12 This trend began in the late 1950s. During air combat over the Taiwan Strait between ROC and PLA aircraft, the United States provided Taiwan with early versions of the Sidewinder air-to-air missile, which gave ROC forces an edge in combat.
13 For more on foreign sources of PLA modernization see, Richard D. Fisher, Jr., "How America's Friends Are Helping to Build China's Military Power," Heritage Foundation Backgrounder No. 1146, November 5, 1997.
14 COSTIND is subordinate to the State Council and the Central Military Commission. It is responsible for oversight of much of China's military research and development, defense conversion, nuclear weapons testing, and commercial satellite launching.
19 Richard D. Fisher, Jr., "China's Missile Threat," The Wall Street Journal, December 30, 1996, p. 12. For an analysis of China's use of missiles near Taiwan, see Richard D. Fisher, Jr., "Missiles Across the Taiwan Strait, a Political and Military Analysis," in James A. Lilley and Chuck Downs, eds., Crisis in the Taiwan Strait (Washington, D.C.: National Defense University, 1997), pp. 167-216.
23 Aircraft breakdown: F-16A: 150 F-16A-2 single-seat fighters and 30 F-16B-20 two-seat fighters. Delivery began in July 1996. Mirage: 48 Mirage-2000-5Ei single-seat fighters and 12 Mirage-2000-5Di two-seat fighters. Approximately 30 had been delivered by the end of 1997.
25 Taiwan was forced to develop this fighter after the refusal by the United States in the 1980s to sell F-16s. Its expense and difficulties in development, and later the availability of the F-16, forced a production cutback from 256 to 130. Doubt over its multi-engagement capability rests in a lack of knowledge concerning whether its 27-mile-range Sky Sword-2 air-to-air missile is self-guiding or requires continuous guidance from the aircraft radar. For more information, see Jon Lake, "Taiwan's Indigenous Defensive Fighter," Air International, June 1996, pp. 347-356.
27 The J-10 is said to have experienced difficulties in development, but the Office of Naval Intelligence estimates it could enter service in 2005. Russia and Israel are competing to provide advanced radar, missiles, and defensive electronic systems for the J-10. If development is successful, some reports suggest China may buy up to 300 J-10s.
30 The R-73's helmet sight is limited to the pilot's visual range. See Douglas Barrie, "Russia and Israel Prepare for Dogfight Over Chinese Missile," Flight International, September 24-30, 1997, p. 18.

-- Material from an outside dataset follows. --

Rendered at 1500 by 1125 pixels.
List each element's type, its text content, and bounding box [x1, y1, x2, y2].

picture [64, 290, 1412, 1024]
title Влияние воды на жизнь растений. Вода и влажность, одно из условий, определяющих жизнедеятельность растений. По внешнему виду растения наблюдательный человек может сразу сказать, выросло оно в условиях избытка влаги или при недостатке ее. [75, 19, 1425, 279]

35 This system previously had been denied to non-allied countries. It only recently was approved for sale to Singapore, however, with which the United States does not share an alliance. See "Singapore Is First Non-NATO State to Be Cleared for US Datalink," Flight International, February 25-March 3, 1998, p. 6.
36 Two prototypes for the Joint Strike Fighter are being built by Boeing (X-32) and Lockheed-Martin (X-35), with one to be selected early in the next decade and to enter service by 2008. It is designed primarily for long-range ground-attack missions with a secondary counter-air capability. For a primary air-defense mission, Taiwan's air force would require modifications for more internally carried air-to-air missiles; current plans call for only two air-to-air missiles. Internal missile carriage allows the Joint Strike Fighter to exploit improvements in stealth technology.
37 Currently planned troop transport versions of the Boeing V-22 can carry a payload up to 20,000 pounds, which is enough to carry an effective suite of antisubmarine, airborne radar, or electronic warfare equipment.